>>>
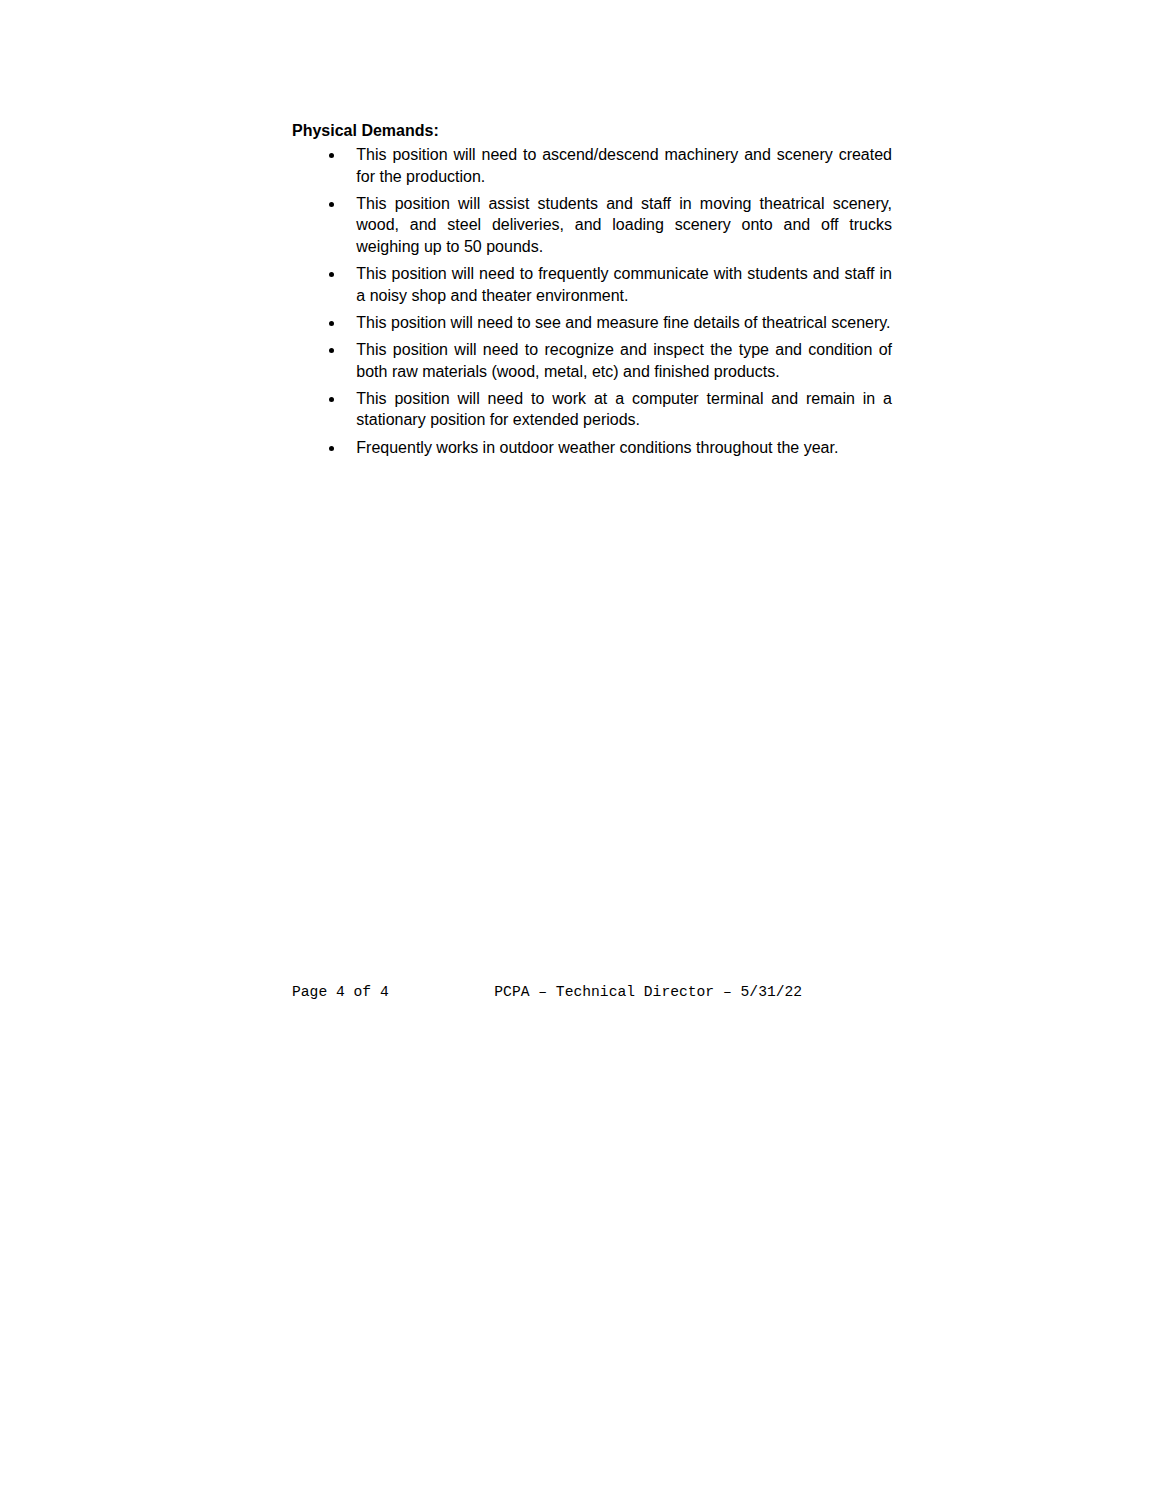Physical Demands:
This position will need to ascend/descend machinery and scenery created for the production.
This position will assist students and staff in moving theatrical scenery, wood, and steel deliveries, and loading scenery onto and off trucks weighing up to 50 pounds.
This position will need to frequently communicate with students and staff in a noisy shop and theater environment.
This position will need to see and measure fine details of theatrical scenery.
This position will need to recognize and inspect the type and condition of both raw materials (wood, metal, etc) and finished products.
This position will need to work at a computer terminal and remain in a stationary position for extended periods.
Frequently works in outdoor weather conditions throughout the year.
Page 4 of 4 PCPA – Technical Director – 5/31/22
<<<
>>>
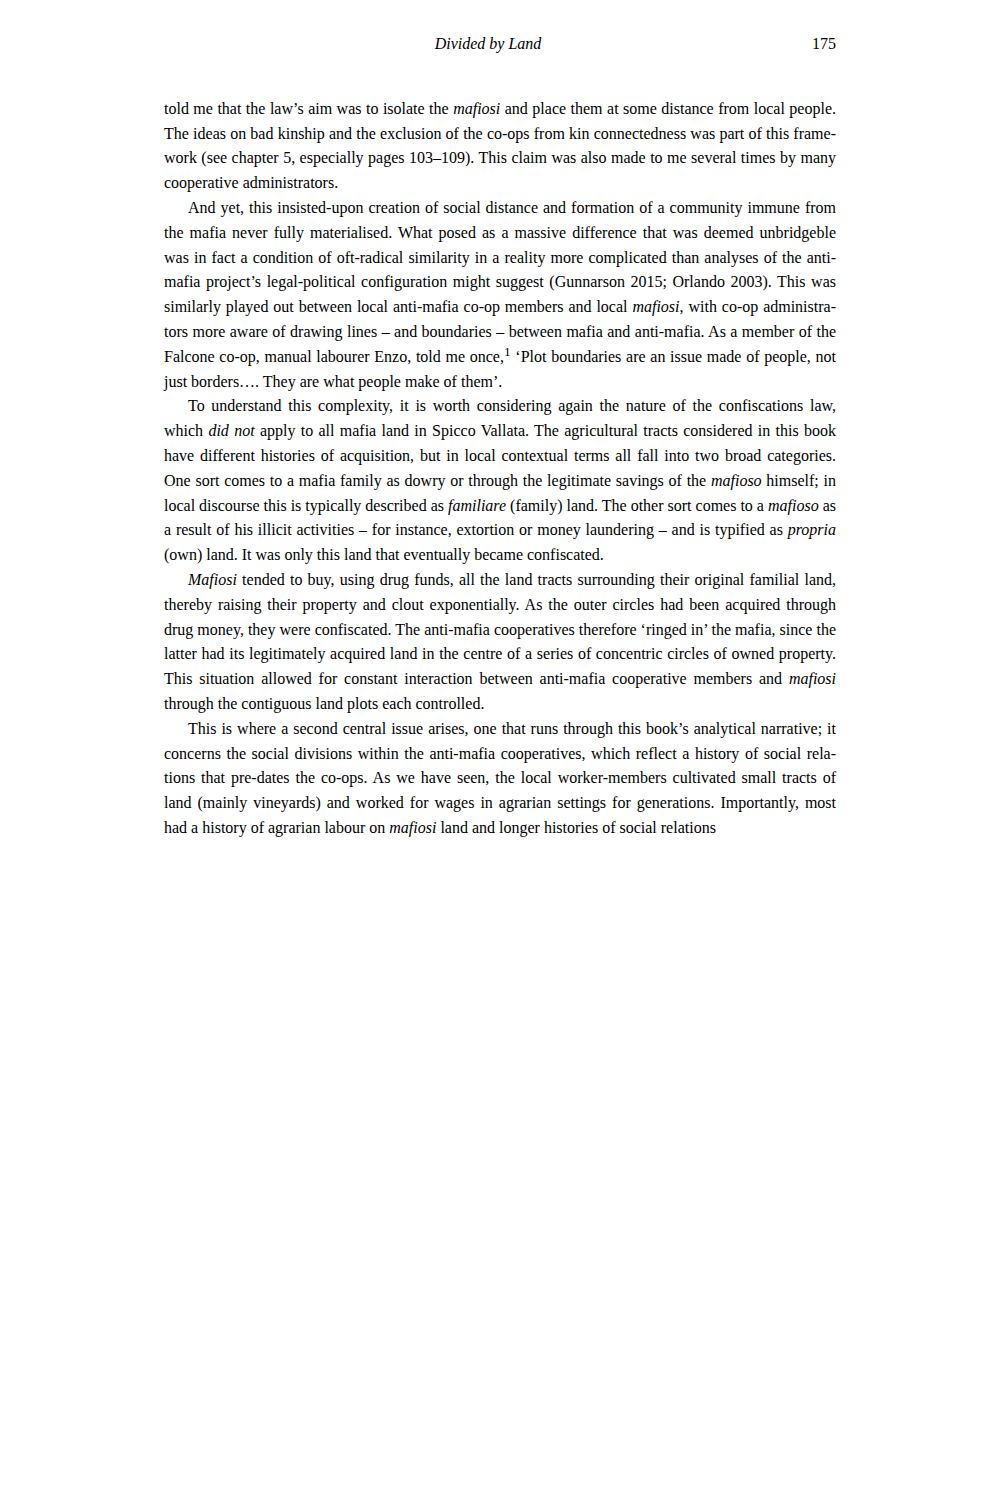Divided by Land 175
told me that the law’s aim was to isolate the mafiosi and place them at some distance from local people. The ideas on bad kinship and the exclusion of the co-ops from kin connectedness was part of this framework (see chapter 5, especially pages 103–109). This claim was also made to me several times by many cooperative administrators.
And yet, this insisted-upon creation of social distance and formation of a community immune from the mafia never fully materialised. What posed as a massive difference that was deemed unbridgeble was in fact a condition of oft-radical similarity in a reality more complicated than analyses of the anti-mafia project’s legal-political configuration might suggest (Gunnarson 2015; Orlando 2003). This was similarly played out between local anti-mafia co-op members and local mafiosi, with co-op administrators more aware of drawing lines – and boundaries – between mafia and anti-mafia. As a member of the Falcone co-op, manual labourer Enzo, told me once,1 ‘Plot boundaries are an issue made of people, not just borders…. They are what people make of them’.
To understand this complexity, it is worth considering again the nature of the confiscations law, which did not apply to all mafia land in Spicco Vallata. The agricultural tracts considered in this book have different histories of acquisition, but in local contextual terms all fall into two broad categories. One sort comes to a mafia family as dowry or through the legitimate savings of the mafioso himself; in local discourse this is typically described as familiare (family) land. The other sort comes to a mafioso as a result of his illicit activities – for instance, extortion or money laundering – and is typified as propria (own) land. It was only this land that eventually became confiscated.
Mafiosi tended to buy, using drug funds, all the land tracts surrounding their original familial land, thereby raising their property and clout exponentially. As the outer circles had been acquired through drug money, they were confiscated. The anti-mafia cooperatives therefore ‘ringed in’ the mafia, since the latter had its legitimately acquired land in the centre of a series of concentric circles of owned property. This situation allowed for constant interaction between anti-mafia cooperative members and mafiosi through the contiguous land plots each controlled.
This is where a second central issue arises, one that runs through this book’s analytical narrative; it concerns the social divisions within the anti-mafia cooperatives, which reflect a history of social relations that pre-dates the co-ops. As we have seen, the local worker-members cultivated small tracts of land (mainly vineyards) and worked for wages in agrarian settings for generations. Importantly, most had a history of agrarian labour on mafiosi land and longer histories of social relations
<<<
>>>
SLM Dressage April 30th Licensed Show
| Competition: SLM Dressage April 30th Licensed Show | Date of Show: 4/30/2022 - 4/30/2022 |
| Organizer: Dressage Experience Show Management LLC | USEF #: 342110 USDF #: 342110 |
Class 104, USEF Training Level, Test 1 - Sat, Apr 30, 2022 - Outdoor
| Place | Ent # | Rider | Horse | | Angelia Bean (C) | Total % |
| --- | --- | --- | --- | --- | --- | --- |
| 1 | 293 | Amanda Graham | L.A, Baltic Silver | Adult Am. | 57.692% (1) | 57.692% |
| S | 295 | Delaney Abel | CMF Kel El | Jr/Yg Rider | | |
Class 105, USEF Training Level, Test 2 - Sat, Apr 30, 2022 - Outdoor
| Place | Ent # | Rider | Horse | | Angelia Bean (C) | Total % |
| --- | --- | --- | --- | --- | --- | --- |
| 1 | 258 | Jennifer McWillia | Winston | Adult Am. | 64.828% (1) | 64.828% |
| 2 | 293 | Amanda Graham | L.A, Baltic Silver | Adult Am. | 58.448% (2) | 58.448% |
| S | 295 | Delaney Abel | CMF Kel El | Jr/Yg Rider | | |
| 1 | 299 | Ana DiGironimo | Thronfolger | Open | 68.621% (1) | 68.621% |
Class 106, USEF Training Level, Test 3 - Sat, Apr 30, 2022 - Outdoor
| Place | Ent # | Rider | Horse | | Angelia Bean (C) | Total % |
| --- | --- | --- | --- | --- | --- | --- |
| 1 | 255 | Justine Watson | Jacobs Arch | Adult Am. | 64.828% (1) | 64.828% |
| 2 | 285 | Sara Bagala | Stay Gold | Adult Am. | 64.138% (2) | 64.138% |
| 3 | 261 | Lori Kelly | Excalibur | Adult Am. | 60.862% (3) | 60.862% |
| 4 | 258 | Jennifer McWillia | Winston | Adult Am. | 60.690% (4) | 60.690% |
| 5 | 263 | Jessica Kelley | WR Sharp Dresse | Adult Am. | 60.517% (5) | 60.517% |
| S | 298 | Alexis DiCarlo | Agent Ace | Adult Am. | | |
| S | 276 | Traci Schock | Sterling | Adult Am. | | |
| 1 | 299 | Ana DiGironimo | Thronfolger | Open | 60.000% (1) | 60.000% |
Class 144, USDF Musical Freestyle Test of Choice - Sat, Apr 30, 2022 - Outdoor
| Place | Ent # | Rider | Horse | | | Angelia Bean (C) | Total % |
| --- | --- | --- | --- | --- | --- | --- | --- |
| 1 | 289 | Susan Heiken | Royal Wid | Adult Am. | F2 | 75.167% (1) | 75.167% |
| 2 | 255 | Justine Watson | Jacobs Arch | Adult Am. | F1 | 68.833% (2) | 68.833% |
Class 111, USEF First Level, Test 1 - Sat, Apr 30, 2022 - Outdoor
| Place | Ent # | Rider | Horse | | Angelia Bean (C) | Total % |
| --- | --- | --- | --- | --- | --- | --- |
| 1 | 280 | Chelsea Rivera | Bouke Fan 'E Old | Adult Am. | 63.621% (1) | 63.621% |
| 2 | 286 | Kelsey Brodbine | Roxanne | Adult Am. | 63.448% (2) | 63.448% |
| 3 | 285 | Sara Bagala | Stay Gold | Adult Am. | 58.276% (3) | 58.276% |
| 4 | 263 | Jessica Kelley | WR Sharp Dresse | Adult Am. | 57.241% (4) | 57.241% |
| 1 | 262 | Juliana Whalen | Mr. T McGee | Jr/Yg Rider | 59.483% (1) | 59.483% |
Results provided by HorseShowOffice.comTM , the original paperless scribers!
<<<
What you return must be the lines above that run from the line with "Class 106, USEF" to the line with "(4) | 60.690% |", inclusive, each copied exactly.

Class 106, USEF Training Level, Test 3 - Sat, Apr 30, 2022 - Outdoor
| Place | Ent # | Rider | Horse | | Angelia Bean (C) | Total % |
| --- | --- | --- | --- | --- | --- | --- |
| 1 | 255 | Justine Watson | Jacobs Arch | Adult Am. | 64.828% (1) | 64.828% |
| 2 | 285 | Sara Bagala | Stay Gold | Adult Am. | 64.138% (2) | 64.138% |
| 3 | 261 | Lori Kelly | Excalibur | Adult Am. | 60.862% (3) | 60.862% |
| 4 | 258 | Jennifer McWillia | Winston | Adult Am. | 60.690% (4) | 60.690% |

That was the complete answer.